Description
How do I configure a collection to use a transformers vectorizer (specifically, for a bi-encoder setup)? I used the Configurator to create a docker-compose.yml file with separate encoders for Queries and Passages, which is standard for Dense Passage Retrievers. Thus far I haven’t found any example for defining a transformers vectorizer, and haven’t been able to find out what the options are from. All examples I’ve seen just use wc.Configure.Vectorizer.text2vec_openai().

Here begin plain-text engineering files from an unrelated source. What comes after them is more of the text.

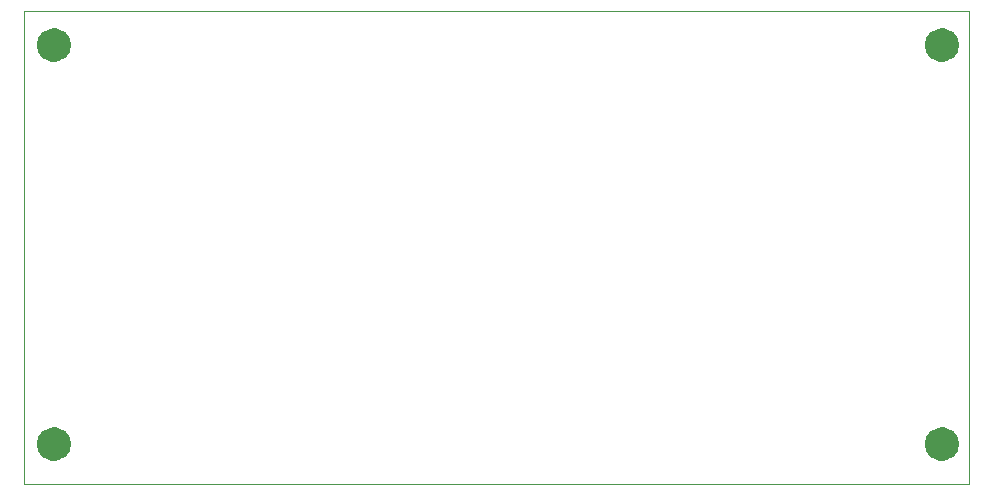
<source format=gbr>
%TF.GenerationSoftware,KiCad,Pcbnew,9.0.2-rc1*%
%TF.CreationDate,2025-05-07T10:44:18+01:00*%
%TF.ProjectId,Astro Droid BodyNeck,41737472-6f20-4447-926f-696420426f64,rev?*%
%TF.SameCoordinates,Original*%
%TF.FileFunction,Profile,NP*%
%FSLAX46Y46*%
G04 Gerber Fmt 4.6, Leading zero omitted, Abs format (unit mm)*
G04 Created by KiCad (PCBNEW 9.0.2-rc1) date 2025-05-07 10:44:18*
%MOMM*%
%LPD*%
G01*
G04 APERTURE LIST*
%TA.AperFunction,Profile*%
%ADD10C,1.475000*%
%TD*%
%TA.AperFunction,Profile*%
%ADD11C,0.050000*%
%TD*%
G04 APERTURE END LIST*
D10*
X121895500Y-58674000D02*
G75*
G02*
X120420500Y-58674000I-737500J0D01*
G01*
X120420500Y-58674000D02*
G75*
G02*
X121895500Y-58674000I737500J0D01*
G01*
X46711500Y-58674000D02*
G75*
G02*
X45236500Y-58674000I-737500J0D01*
G01*
X45236500Y-58674000D02*
G75*
G02*
X46711500Y-58674000I737500J0D01*
G01*
X121895500Y-92456000D02*
G75*
G02*
X120420500Y-92456000I-737500J0D01*
G01*
X120420500Y-92456000D02*
G75*
G02*
X121895500Y-92456000I737500J0D01*
G01*
X46711500Y-92456000D02*
G75*
G02*
X45236500Y-92456000I-737500J0D01*
G01*
X45236500Y-92456000D02*
G75*
G02*
X46711500Y-92456000I737500J0D01*
G01*
D11*
X43439000Y-55819000D02*
X123439000Y-55819000D01*
X123439000Y-95819000D01*
X43439000Y-95819000D01*
X43439000Y-55819000D01*
M02*

</source>
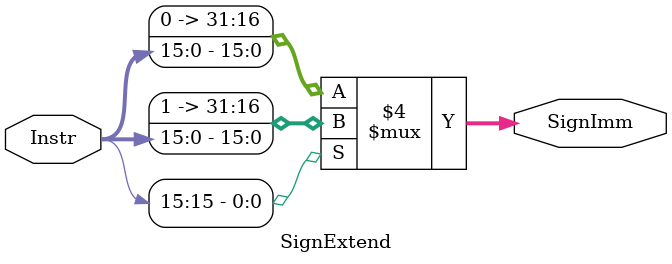
<source format=v>
module SignExtend (
input wire [15:0]    Instr ,
output reg [31:0]    SignImm
);

always @(*)
    begin 
        if (Instr[15]==0)
            begin 
                SignImm={16'h0000,Instr};
            end
        else 
            begin 
                SignImm={16'hffff,Instr};
            end
    end

endmodule 

</source>
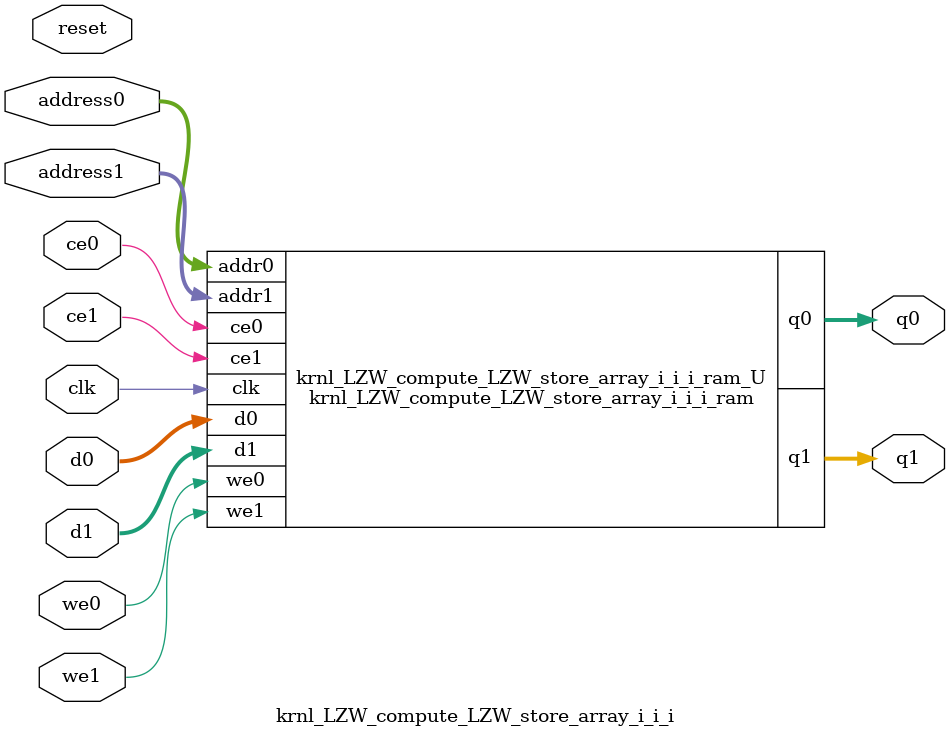
<source format=v>
`timescale 1 ns / 1 ps
module krnl_LZW_compute_LZW_store_array_i_i_i_ram (addr0, ce0, d0, we0, q0, addr1, ce1, d1, we1, q1,  clk);

parameter DWIDTH = 16;
parameter AWIDTH = 12;
parameter MEM_SIZE = 4096;

input[AWIDTH-1:0] addr0;
input ce0;
input[DWIDTH-1:0] d0;
input we0;
output reg[DWIDTH-1:0] q0;
input[AWIDTH-1:0] addr1;
input ce1;
input[DWIDTH-1:0] d1;
input we1;
output reg[DWIDTH-1:0] q1;
input clk;

reg [DWIDTH-1:0] ram[0:MEM_SIZE-1];




always @(posedge clk)  
begin 
    if (ce0) begin
        if (we0) 
            ram[addr0] <= d0; 
        q0 <= ram[addr0];
    end
end


always @(posedge clk)  
begin 
    if (ce1) begin
        if (we1) 
            ram[addr1] <= d1; 
        q1 <= ram[addr1];
    end
end


endmodule

`timescale 1 ns / 1 ps
module krnl_LZW_compute_LZW_store_array_i_i_i(
    reset,
    clk,
    address0,
    ce0,
    we0,
    d0,
    q0,
    address1,
    ce1,
    we1,
    d1,
    q1);

parameter DataWidth = 32'd16;
parameter AddressRange = 32'd4096;
parameter AddressWidth = 32'd12;
input reset;
input clk;
input[AddressWidth - 1:0] address0;
input ce0;
input we0;
input[DataWidth - 1:0] d0;
output[DataWidth - 1:0] q0;
input[AddressWidth - 1:0] address1;
input ce1;
input we1;
input[DataWidth - 1:0] d1;
output[DataWidth - 1:0] q1;



krnl_LZW_compute_LZW_store_array_i_i_i_ram krnl_LZW_compute_LZW_store_array_i_i_i_ram_U(
    .clk( clk ),
    .addr0( address0 ),
    .ce0( ce0 ),
    .we0( we0 ),
    .d0( d0 ),
    .q0( q0 ),
    .addr1( address1 ),
    .ce1( ce1 ),
    .we1( we1 ),
    .d1( d1 ),
    .q1( q1 ));

endmodule


</source>
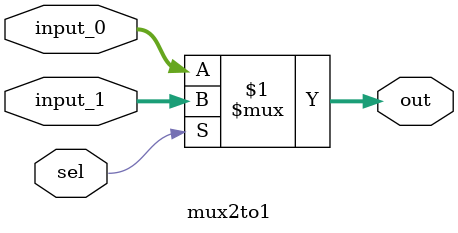
<source format=v>
module mux2to1(input_0, input_1, sel, out);

    input[31:0] input_0, input_1;
    input sel;
    output[31:0] out;

    assign out = sel ? input_1 : input_0;

endmodule
</source>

Relevant pieces of the docker-compose are:
environment:
TRANSFORMERS_PASSAGE_INFERENCE_API: 'http://t2v-transformers-passage:8080'
TRANSFORMERS_QUERY_INFERENCE_API: 'http://t2v-transformers-query:8080'
...
DEFAULT_VECTORIZER_MODULE: 'text2vec-transformers'
ENABLE_MODULES: 'text2vec-transformers,reranker-transformers'
t2v-transformers-passage:
image: cr.weaviate.io/semitechnologies/transformers-inference:facebook-dpr-ctx_encoder-single-nq-base
...
t2v-transformers-query:
image: cr.weaviate.io/semitechnologies/transformers-inference:facebook-dpr-question_encoder-single-nq-base
...
import weaviate
import weaviate.classes as wvc
client = weaviate.connect_to_custom(
http_host="localhost",
http_port="8080",
http_secure=False,
grpc_host="localhost",
grpc_port="50051",
grpc_secure=False,
)
try:
collection_spacecom = client.collections.create(
name="mycollection",
vectorizer_config=wvc.config.Configure.Vectorizer.?????
)
finally:
client.close() # Ensure the connection is closed
Server Setup Information
- Weaviate Server Version: Docker image: cr.weaviate.io/semitechnologies/weaviate:1.24.2
- Deployment Method: Docker compose
- Multi Node? Number of Running Nodes:
- Client Language and Version: Python client v4